• [EXERCISE INSTRUCTIONS]
[A] In the passage on divestiture, what must the Board be assured of under the substantive test for judging whether a divestiture is effective?
[B] Continue the passage on divestiture under section 2(g)(3) from where it stops.
··· QUOTED PASSAGE
Whether or not the statutory presumption arises, the substantive test
for assessing the effectiveness of a divestiture is the same--that is,
the Board must be assured that all control relationships between the
transferor and the transferred property have been terminated and will
not be reestablished.{3} {3 It should be noted, however, that the Board will require
termination of any interlocking management relationships between the
divesting company and the transferee or the divested company as a
precondition of finding that a divestiture is complete. Similarly, the
retention of an economic interest in the divested company that would
create an incentive for the divesting company to attempt to influence
the management of the divested company will preclude a finding that the
divestiture is complete. (See the Board's Order in the matter of
"International Bank", 1977 Federal Reserve Bulletin 1106,
1113.)}
{{2-28-06 p.6110.28-L-30}}
(c) In the course of administering section 2(g)(3) the Board has
had several occasions to consider the scope of that section. In
addition, questions have been raised by and with the Board's staff as
to coverage of the section. Accordingly, the Board believes it would be
useful to set forth the following interpretations of section 2(g)(3):
(1) The terms "transferor" and "transferee," as used
in section 2(g)(3), include parents and subsidiaries of each. Thus, for
example, where a transferee is indebted to a subsidiary of the
transferor, or where a specified interlocking relationship exists
between the transferor or transferee and a subsidiary of the other (or
between subsidiaries of each), the presumption arises. Similarly, if a
parent of the transferee is indebted to a parent of the transferor, the
presumption arises. The presumption of continued control also arises
where an interlock or debt relationship is retained between the
divesting company and the company being divested, since the divested
company will be or may be viewed as a "subsidiary" of the
transferee or group of transferees.
······
··· SOURCE MATERIAL
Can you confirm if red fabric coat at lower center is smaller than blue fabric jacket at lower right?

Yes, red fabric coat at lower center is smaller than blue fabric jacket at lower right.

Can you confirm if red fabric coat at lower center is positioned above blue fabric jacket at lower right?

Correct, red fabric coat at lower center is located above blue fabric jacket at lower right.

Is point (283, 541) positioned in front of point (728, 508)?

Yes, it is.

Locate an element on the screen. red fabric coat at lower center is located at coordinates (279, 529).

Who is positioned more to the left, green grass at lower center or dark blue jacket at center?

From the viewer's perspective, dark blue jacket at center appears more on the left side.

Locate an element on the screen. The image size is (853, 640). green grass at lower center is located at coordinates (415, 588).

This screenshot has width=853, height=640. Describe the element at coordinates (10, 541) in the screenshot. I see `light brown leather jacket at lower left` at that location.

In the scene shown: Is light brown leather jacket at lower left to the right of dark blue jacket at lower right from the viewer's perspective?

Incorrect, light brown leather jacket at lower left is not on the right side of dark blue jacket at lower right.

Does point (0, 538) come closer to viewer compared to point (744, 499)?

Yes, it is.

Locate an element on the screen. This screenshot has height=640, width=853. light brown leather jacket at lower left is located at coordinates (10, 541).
······
··· SOURCE MATERIAL
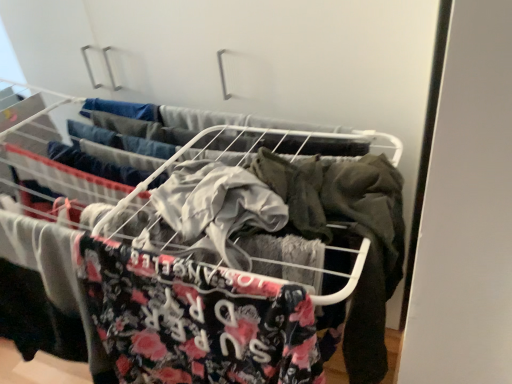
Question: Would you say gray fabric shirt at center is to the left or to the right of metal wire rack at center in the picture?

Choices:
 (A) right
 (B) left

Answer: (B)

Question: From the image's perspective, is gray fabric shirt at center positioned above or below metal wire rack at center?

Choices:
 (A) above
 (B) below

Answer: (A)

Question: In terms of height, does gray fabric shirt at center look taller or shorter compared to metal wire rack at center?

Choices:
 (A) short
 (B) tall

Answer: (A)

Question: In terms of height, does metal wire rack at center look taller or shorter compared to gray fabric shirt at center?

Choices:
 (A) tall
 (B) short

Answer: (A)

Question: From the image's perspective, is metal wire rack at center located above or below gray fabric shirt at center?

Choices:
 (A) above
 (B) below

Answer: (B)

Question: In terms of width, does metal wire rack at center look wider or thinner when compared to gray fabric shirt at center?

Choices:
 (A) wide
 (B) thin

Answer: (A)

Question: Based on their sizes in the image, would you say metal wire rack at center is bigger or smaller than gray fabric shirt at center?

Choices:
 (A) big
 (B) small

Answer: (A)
······
··· SOURCE MATERIAL
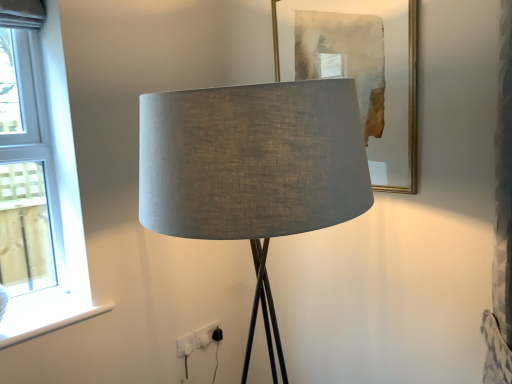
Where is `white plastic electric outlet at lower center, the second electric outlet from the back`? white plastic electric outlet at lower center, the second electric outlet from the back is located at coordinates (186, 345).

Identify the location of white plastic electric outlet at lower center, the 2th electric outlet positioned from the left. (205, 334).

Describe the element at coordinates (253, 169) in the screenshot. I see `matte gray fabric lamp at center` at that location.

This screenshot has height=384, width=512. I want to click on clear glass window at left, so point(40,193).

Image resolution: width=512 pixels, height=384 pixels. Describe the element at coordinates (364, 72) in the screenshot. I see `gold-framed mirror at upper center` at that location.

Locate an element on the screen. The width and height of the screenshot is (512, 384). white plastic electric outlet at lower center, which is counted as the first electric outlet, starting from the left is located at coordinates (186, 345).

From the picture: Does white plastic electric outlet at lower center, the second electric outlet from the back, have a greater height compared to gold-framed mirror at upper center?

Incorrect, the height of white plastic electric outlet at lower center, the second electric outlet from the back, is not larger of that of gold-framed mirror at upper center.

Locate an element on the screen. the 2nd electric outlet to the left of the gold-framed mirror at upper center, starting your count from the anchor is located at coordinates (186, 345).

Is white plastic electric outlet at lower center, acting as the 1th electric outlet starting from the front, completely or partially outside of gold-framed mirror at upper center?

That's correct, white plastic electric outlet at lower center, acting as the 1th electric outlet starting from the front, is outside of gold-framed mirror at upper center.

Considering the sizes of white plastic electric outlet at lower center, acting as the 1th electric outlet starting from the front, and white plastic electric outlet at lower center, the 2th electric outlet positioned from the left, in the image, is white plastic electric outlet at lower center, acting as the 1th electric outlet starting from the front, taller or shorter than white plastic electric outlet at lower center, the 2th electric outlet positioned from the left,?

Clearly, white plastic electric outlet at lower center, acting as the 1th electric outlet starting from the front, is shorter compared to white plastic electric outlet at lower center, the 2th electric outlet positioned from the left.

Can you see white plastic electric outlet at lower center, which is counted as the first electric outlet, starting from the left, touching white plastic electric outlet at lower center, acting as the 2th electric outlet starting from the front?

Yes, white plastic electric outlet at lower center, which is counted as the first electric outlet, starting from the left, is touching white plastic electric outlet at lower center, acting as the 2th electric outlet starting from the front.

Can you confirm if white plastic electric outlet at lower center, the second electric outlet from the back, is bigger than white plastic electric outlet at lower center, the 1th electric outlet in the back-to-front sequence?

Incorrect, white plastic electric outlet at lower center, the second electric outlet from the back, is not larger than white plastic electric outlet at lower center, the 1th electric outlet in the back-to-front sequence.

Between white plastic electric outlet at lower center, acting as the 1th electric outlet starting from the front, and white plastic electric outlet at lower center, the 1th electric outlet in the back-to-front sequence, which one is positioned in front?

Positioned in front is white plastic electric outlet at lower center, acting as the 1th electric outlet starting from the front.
······
• [TASK-BY-TASK OUTPUTS]
[A] The Board must be assured that all control relationships between the transferor and the transferred property have been terminated and will not be reestablished.

[B]
(2) The terms "officers," "directors," and
"trustees," as used in section 2(g)(3), include persons
performing functions normally associated with such positions (including
general partners in a partnership and limited partners having a right
to participate in the management of the affairs of the partnership) as
well as persons holding such positions in an advisory or honorary
capacity. The presumption arises not only where the transferee or
transferred company has an officer, director or trustee "in common
with" the transferor, but where the transferee himself holds such a
position with the transferor.{4}
{4 It has been suggested that the words "in common with"
in section 2(g)(3) evidence an intent to make the presumption
applicable only were the transferee is a company having an
interlock with the transferor. Such an interpretation would, in the
Board's view, create an unwarranted gap in the coverage of section
2(g)(3). Furthermore, because the presumption clearly arises where the
transferee is an individual who is indebted to the transferor such an
interpretation would result in an illogical internal inconsistency in
the statute.}
It should be noted that where a transfer takes the form of a pro-rata
distribution, or "spinoff," of shares to a company's
shareholders, officers and directors of the transferor company are
likely to receive a portion of such shares. The presumption of
continued control would, of course, attach to any shares transferred to
officers and directors of the divesting company, whether by
"spinoff" or outright sale. However, the presumption will be of
legal significance--and will thus require an application under section
2(g)(3)--only where the total number of shares subject to the
presumption exceeds one of the applicable thresholds in the Act. For
example, where officers and directors of a one-bank holding company
receive in the aggregate 25 percent or more of the stock of a bank
subsidiary being divested by the holding company, the holding company
would be presumed to continue to control the "divested" bank. In
such a case it would be necessary for the divesting company to
demonstrate that it no longer controls either the divested bank or the
officer/director transferees. However, if officers and directors were
to receive in the aggregate less than 25 percent of the bank's stock
(and no other shares were subject to the presumption), section 2(g)(3)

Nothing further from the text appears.